You’ve probably heard that almonds are "good for you," but is this true?
As with most foods, almonds are good for you or healthy, but only if you consume the right amount. Otherwise, the nutrition value of almonds can work against you instead of for you.
Almond Nutrition Basics
Although you will often hear me (and others) refer to almonds as being in the nuts category, they are technically seeds as opposed to nuts. In fact, some of almonds’ closest cousins are peaches, cherries, and apricots.
Almonds get two thumbs up in that they are very nutrient rich. Just one ounce of almonds has over 35% of the Recommended Daily Allowance (RDA) for manganese and vitamin E and over 20% of the RDA of for magnesium. Almonds are also a good source of phosphorus, vitamin B2 (riboflavin), and copper, as well as a decent source of potassium and even calcium.

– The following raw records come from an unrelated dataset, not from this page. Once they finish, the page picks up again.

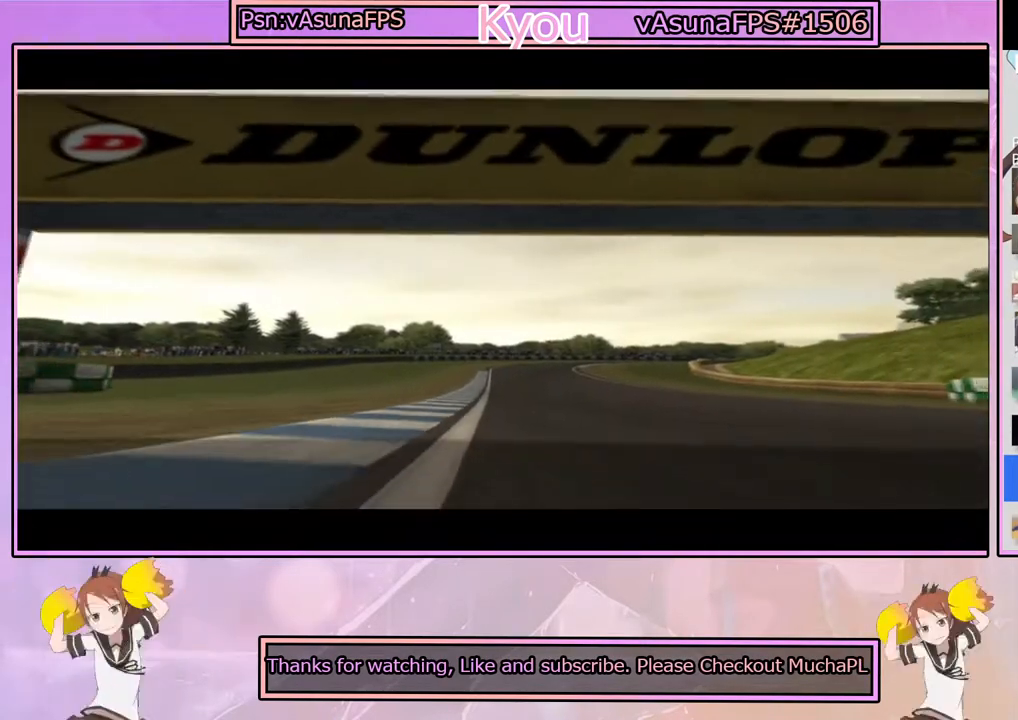
{"buttons": [], "left_stick": "center", "right_stick": "center", "events": []}
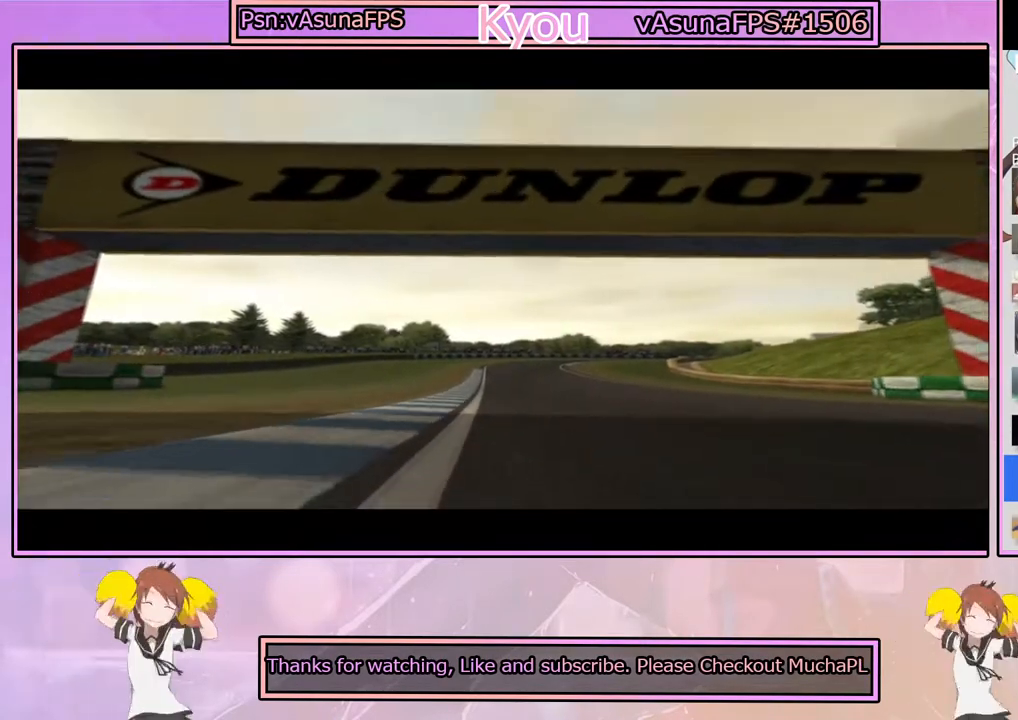
{"buttons": ["CROSS"], "left_stick": "center", "right_stick": "center", "events": [[150, "CROSS", "down"]]}
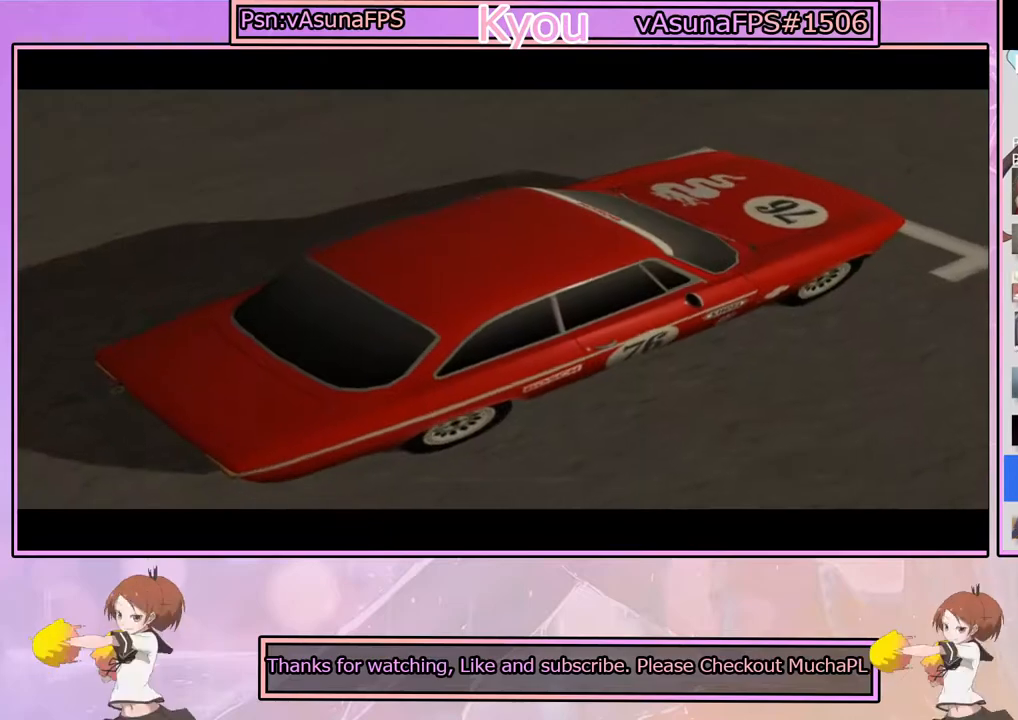
{"buttons": ["CROSS"], "left_stick": "center", "right_stick": "center", "events": []}
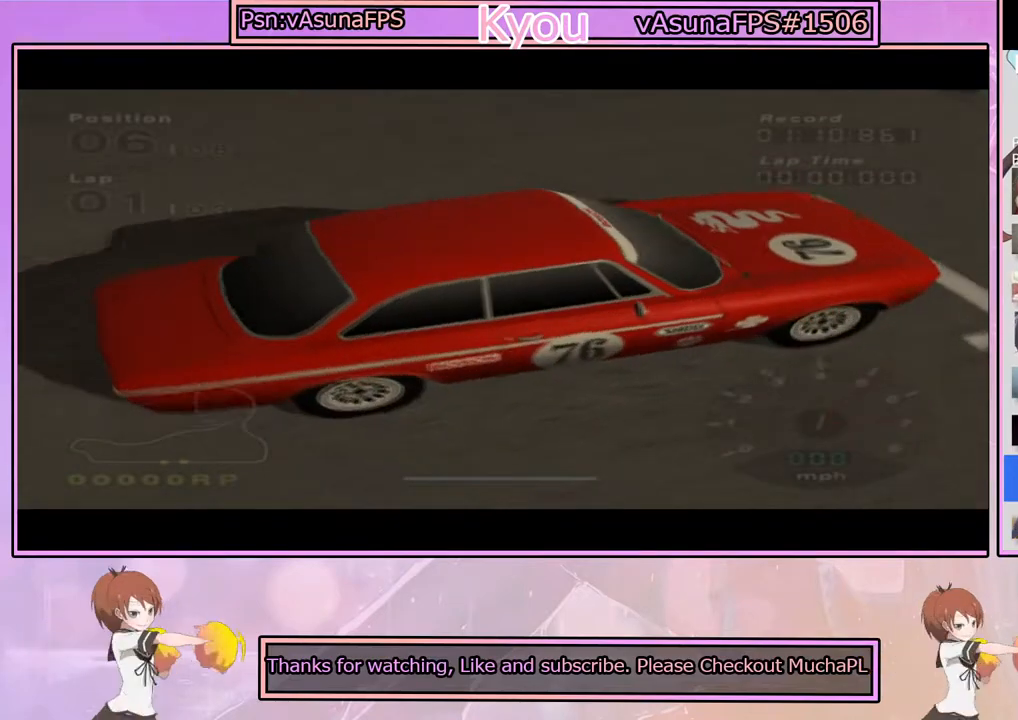
{"buttons": ["CROSS"], "left_stick": "center", "right_stick": "center", "events": []}
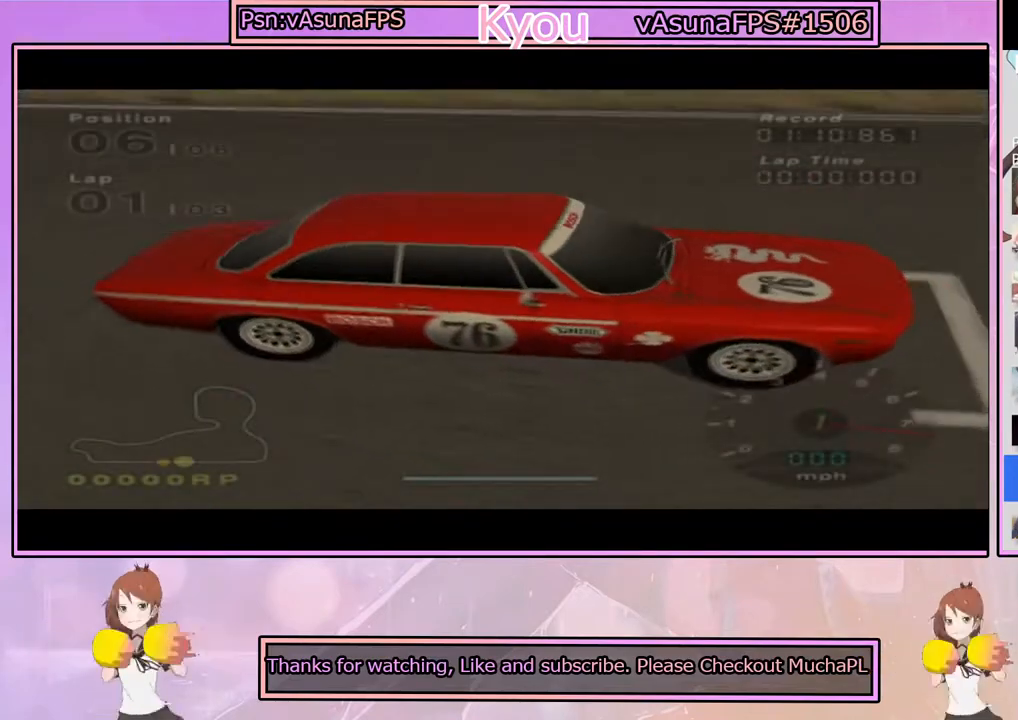
{"buttons": ["CROSS"], "left_stick": "center", "right_stick": "center", "events": []}
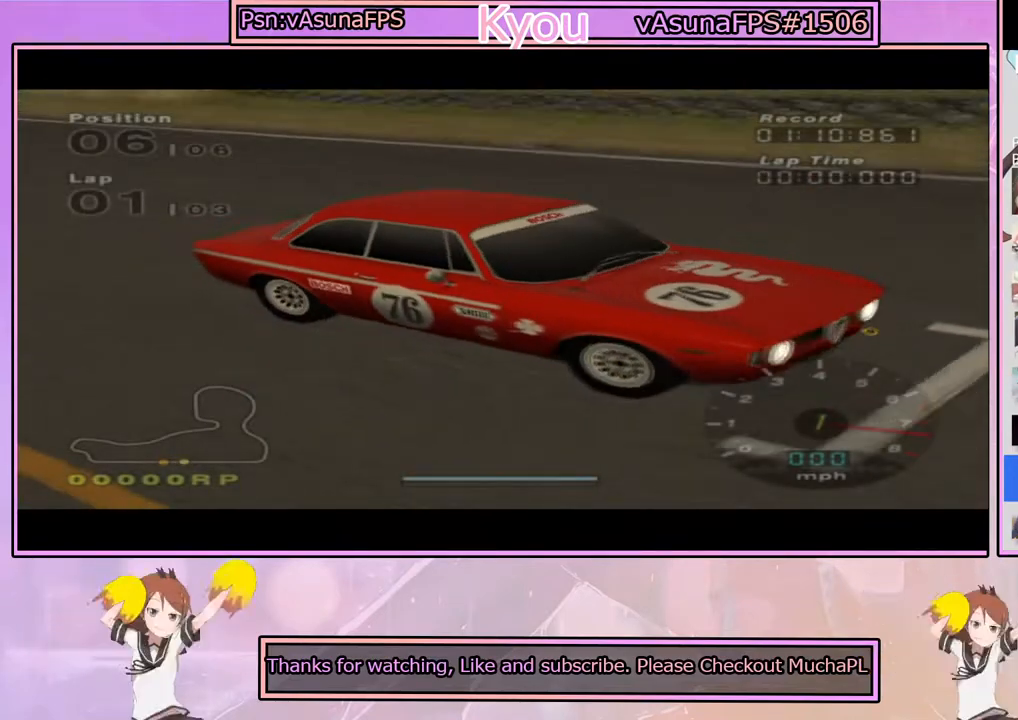
{"buttons": ["CROSS"], "left_stick": "center", "right_stick": "center", "events": []}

New research has also shown that the skin on the almond has a unique array of 20 flavonoids that promote good health.
Raw vs. Roasted Almonds
Due to the healthy fat content of almonds, it’s important to make sure that the almonds you eat have been stored properly and have not been roasted at high temperatures, otherwise the fats can oxidize and produce free radicals.
The best way to ensure that your almonds are fresh is to buy raw, fresh almonds and store them in the refrigerator. For long-term storage keep them in the freezer.
If you prefer the taste of roasted almonds, plan to roast them at home to ensure that the healthy fat contained in the almond is not damaged, as is often the case with commercial roasting.
Roasting at 160°F for 15 to 20 minutes should be about right. Just make sure to avoid temperatures above 170°F as this has been shown to damage the somewhat delicate fat contained in the almond.
Health Benefits of Almonds
Numerous studies have demonstrated the heart healthy benefits of eating almonds. Regularly consuming almonds tends to lower bad cholesterol (LDL) while increasing good cholesterol (HDL).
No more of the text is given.